Attempts have been made in the past to link thickening and coarsing upward turbidite sequences to progradation, and thinning and fining upward to retrogradation. In recent studies, more quantitative statistical analysis has been put forward and applied, but also incur some disputes about stratigraphic accretion patterns mentioned above. However, previous studies may have neglected the relationship of these patterns in sand sheets and slope channel systems, also the following factors may have been disregarded: i, if paleocurrent directions in a given succession change significantly (for example due to multiple sources), thickness and facies cycles may be not suitable as indicators of allogenic cycles; ii, erosional feature, should be regarded as an independent facies element as important as grain size change, but most previous studies have neglected; their influence on vertical thickness and facies trends may be strong where the section is intensely amalgamated; iii, confinement; if turbidity currents spread out and fill the morphologic low, vertical stacking, thickness and facies trend may have a simple and positive correlation to progradation, aggradation and retrogradation. If turbidity currents experience more compensational process, 1D successions may show a more complex relation to progradation, aggradation and retrogradation.

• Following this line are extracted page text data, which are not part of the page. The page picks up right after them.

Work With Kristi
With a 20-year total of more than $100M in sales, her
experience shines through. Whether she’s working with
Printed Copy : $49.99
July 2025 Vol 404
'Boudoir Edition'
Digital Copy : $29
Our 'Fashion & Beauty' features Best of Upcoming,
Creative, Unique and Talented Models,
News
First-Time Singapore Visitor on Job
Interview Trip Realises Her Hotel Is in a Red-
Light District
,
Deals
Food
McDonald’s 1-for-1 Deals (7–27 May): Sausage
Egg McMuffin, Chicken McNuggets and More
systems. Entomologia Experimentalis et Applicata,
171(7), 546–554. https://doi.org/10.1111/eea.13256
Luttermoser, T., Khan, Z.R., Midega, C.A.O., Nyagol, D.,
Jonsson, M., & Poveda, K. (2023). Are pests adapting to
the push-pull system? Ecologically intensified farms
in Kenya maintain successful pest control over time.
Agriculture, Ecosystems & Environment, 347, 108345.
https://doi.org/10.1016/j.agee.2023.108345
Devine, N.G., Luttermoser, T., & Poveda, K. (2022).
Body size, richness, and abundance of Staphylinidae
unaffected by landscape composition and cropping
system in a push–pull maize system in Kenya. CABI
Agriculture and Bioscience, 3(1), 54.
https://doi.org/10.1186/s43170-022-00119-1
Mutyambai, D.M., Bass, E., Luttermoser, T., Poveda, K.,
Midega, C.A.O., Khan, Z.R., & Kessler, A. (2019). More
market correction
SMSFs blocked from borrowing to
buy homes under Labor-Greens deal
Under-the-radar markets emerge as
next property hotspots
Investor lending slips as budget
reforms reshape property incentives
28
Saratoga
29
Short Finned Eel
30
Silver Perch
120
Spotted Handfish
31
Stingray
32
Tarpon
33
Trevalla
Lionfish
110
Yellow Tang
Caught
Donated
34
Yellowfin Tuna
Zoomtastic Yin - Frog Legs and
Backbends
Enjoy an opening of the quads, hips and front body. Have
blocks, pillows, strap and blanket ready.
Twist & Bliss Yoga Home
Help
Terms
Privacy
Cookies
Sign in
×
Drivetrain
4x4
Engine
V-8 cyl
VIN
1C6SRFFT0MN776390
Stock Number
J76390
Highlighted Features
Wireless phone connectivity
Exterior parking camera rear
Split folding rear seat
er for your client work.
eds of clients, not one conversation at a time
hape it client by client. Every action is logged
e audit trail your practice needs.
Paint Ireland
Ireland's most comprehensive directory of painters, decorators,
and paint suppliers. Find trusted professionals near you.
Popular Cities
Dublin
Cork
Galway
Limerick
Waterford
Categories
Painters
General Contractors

In this study, we consider all the factors above and test thickness and facies trends in turbidite sand sheet system in a foreland basin, with other published data as comparison. In addition to traditional analysis of descriptive statistics, we also adopt runs tests, moving average and Markov chain analysis for beds/packets (one/several depositional events respectively) or sandstones, within correlated units. The results show that runs tests are often ineffective on such scale but moving average clearly demonstrate that in more proximal parts of a highly confined basin, asymmetrical trends of thickness are common, while in distal parts more symmetrical or random trends of thickness are prevalent. The results of Markov chain cycles and frequency distribution of lithofacies also show some variation along depositional dip. In contrast to turbidite sand sheet, we built an entire 3D 3rd order slope channel model from outcrop in Rosario Formation, Maastrichtian, Mexico, to reveal the possible correlated boundaries of sequence stratigraphy in these two systems.